Directors included George M. Cahan, Eddie Davis, and Sobey Martin. Writers included Herb Purdum.

Each episode's opening featured a shadowed alley in which a dark figure walked while an announcer said, "Danger. Excitement. Adventure. Boston Blackie — enemy to those who make him an enemy; friend to those who have no friends."

==Other countries==
Ziv Company sold Boston Blackie and five more of its programs to Amalgamated Television Services, the commercial TV company in Australia, and it was one of four programs sold to Radio-Audizione Italiana to be broadcast over a seven-station network in Italy.

==Critical response==
The book The Complete Directory to Prime Time Network and Cable TV Shows 1946–Present called Boston Blackie "a memorable B-grade television series". It said, "... a certain vitality and sense of humor substituted more than adequately for the normal criteria of expensive production and famous stars."

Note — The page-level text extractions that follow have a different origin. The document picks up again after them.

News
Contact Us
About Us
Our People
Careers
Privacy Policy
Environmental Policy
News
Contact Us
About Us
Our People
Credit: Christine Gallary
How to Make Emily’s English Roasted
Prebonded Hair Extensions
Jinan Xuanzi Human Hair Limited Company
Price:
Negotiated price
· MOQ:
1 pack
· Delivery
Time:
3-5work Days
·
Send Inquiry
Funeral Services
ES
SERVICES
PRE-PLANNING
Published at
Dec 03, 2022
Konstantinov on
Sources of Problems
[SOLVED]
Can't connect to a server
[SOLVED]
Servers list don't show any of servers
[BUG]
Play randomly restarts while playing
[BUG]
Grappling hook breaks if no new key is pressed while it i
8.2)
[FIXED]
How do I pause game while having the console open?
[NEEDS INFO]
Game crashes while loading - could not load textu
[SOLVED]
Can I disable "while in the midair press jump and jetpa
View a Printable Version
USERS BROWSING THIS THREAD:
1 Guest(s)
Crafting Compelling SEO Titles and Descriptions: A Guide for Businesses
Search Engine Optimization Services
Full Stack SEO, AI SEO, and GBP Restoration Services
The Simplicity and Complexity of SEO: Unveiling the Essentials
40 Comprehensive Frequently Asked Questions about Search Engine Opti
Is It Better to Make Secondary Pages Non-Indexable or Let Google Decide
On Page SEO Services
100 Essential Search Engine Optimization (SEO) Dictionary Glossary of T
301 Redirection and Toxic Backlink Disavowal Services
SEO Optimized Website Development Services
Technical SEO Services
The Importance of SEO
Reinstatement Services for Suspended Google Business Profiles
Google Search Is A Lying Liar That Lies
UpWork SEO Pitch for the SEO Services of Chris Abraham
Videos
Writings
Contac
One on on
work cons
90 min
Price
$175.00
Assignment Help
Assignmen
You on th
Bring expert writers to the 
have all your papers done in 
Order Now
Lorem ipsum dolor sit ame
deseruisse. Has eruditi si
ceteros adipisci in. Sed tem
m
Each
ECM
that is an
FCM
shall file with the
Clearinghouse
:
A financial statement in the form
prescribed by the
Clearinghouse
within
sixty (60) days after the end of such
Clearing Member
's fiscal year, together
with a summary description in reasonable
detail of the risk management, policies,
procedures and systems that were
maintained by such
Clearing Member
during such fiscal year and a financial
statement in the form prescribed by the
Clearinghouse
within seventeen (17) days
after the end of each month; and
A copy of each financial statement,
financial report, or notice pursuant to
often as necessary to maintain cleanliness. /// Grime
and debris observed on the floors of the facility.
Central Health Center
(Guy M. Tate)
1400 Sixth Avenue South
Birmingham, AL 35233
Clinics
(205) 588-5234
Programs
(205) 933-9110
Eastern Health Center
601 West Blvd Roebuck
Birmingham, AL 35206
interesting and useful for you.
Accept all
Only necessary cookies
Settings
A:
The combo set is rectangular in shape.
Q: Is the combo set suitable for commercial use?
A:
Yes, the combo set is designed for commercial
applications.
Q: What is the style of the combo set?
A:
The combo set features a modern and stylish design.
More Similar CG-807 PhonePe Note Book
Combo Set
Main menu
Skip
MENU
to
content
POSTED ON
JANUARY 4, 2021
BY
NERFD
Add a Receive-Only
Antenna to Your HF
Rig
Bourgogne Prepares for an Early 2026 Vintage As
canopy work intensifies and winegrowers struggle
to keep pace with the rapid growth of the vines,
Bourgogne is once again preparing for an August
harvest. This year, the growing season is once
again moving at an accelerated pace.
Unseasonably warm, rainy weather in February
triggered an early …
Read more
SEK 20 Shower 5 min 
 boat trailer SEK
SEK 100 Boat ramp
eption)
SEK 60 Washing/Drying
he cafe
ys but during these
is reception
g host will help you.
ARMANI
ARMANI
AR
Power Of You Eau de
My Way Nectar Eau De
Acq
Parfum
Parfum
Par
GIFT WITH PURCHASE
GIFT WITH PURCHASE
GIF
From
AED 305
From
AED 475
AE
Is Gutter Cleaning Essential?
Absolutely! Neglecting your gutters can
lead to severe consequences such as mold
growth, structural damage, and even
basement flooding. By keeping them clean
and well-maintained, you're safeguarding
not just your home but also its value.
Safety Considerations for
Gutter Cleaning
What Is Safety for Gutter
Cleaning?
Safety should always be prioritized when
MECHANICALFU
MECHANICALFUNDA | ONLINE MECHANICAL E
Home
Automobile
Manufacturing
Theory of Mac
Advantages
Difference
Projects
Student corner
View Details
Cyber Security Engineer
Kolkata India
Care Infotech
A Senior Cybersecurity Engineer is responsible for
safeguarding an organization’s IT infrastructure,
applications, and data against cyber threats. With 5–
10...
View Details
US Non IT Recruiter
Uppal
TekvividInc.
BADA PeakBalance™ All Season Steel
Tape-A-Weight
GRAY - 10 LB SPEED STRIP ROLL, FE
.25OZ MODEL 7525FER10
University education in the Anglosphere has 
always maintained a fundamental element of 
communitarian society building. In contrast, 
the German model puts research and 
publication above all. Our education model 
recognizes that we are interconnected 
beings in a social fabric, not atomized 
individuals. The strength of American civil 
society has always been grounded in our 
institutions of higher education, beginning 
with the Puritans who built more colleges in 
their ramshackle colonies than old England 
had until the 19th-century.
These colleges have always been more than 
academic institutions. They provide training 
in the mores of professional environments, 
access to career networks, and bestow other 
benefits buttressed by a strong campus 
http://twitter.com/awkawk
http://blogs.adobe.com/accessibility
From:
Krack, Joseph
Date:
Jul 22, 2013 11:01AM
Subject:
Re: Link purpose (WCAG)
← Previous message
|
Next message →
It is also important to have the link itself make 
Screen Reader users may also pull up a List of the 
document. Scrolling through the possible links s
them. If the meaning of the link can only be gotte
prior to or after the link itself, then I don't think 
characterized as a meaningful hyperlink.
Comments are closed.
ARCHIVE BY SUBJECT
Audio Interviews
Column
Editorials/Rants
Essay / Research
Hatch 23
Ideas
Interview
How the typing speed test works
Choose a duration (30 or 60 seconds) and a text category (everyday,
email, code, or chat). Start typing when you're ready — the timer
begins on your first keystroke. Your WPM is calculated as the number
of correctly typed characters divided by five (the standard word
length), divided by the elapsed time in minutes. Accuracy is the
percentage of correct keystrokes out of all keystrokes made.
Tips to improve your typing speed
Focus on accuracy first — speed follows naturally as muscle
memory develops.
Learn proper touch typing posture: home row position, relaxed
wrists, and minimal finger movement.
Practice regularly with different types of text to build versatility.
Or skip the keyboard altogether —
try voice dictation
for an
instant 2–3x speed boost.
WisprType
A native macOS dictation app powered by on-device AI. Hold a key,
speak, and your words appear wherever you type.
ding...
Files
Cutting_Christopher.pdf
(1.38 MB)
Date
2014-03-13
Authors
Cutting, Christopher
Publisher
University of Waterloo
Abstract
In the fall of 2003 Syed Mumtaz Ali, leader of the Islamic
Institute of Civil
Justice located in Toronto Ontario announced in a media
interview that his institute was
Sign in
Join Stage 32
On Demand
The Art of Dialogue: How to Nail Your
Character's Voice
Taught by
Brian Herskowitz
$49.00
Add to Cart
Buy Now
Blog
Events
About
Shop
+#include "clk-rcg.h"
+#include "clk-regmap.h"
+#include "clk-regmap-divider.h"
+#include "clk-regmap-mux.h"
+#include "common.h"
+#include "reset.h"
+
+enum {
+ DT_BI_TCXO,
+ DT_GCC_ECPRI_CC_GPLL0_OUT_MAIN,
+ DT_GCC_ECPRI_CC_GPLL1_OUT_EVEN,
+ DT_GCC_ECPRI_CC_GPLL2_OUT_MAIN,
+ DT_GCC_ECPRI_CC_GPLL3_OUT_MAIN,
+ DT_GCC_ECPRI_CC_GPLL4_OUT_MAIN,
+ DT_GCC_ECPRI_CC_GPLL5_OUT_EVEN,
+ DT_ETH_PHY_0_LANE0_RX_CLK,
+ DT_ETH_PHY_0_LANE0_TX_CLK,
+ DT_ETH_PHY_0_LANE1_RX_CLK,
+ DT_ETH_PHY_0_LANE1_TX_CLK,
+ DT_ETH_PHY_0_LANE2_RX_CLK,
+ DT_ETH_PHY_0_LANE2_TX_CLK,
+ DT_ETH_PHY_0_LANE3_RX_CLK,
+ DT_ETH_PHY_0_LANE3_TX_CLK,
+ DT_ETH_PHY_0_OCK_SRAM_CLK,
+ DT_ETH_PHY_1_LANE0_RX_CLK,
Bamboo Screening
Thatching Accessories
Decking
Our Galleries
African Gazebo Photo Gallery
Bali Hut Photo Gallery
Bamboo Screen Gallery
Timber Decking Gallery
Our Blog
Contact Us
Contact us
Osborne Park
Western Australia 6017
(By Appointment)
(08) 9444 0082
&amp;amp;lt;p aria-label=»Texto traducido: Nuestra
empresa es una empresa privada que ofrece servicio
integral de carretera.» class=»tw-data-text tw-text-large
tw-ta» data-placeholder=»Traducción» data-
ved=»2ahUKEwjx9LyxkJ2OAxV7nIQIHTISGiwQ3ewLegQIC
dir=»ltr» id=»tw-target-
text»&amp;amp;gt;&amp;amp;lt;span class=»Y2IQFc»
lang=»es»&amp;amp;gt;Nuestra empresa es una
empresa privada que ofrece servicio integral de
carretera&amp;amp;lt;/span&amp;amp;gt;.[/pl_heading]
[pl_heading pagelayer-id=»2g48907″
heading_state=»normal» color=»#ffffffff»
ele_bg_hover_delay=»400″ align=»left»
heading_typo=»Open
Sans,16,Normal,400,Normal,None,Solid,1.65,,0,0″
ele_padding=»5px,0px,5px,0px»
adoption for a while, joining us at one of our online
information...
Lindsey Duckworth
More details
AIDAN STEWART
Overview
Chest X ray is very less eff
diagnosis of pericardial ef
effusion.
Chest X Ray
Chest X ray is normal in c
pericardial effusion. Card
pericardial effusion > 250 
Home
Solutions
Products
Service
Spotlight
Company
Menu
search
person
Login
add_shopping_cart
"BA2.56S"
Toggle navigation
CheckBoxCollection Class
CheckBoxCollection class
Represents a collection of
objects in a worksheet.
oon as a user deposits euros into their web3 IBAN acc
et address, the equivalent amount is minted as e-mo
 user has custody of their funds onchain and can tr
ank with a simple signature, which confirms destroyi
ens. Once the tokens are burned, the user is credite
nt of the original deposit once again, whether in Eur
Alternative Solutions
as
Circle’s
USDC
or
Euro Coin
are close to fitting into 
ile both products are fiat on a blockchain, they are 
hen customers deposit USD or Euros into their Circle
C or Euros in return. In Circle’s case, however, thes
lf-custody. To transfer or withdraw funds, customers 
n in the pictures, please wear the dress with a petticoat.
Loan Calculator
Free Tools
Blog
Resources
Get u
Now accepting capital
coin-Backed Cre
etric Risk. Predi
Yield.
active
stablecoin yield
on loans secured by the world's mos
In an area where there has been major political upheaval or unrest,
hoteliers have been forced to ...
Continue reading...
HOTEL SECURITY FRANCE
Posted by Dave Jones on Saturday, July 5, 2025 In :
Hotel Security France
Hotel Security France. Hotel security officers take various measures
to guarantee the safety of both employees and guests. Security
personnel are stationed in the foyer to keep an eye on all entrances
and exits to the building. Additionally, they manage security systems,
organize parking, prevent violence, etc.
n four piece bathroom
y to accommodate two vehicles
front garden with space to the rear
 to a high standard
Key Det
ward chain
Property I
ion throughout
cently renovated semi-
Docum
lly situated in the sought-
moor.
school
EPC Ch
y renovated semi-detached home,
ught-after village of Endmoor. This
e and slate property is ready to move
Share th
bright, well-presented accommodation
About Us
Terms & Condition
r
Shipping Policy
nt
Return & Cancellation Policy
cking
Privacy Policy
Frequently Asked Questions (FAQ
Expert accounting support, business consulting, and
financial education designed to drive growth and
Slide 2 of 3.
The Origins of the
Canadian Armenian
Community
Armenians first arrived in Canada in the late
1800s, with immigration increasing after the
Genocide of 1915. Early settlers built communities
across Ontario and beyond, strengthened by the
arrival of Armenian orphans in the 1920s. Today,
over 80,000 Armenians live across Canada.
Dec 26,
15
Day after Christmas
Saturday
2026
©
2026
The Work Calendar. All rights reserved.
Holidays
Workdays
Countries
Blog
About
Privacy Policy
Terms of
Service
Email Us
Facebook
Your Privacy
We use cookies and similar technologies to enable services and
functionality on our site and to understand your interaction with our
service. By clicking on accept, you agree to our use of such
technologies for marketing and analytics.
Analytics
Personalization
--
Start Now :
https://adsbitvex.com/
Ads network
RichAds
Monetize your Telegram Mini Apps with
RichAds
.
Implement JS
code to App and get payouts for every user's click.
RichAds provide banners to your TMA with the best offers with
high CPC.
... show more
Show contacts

Media critic John Crosby classified Boston Blackie and other Ziv TV productions as "triumphs in cost accounting over art", explaining that Ziv made TV shows "on a mass production basis, which is the only way movie techniques can be made to fit into the relatively small television budgets". He contrasted Boston Blackie ("shot in bits and pieces like any movie") with I Love Lucy, which was filmed with a story line in front of an audience, giving it a feeling of spontaneity.

==1949 pilot==
WLWT in Cincinnati broadcast a pilot TV episode of Boston Blackie on August 17, 1949. Bob Middleton had the title role, and Laura Frazer portrayed Mary Wesley. Others who appeared in the program included Bob Benchely, Tom Kane, Allan Lurie, William Querner, and Golda Seiter.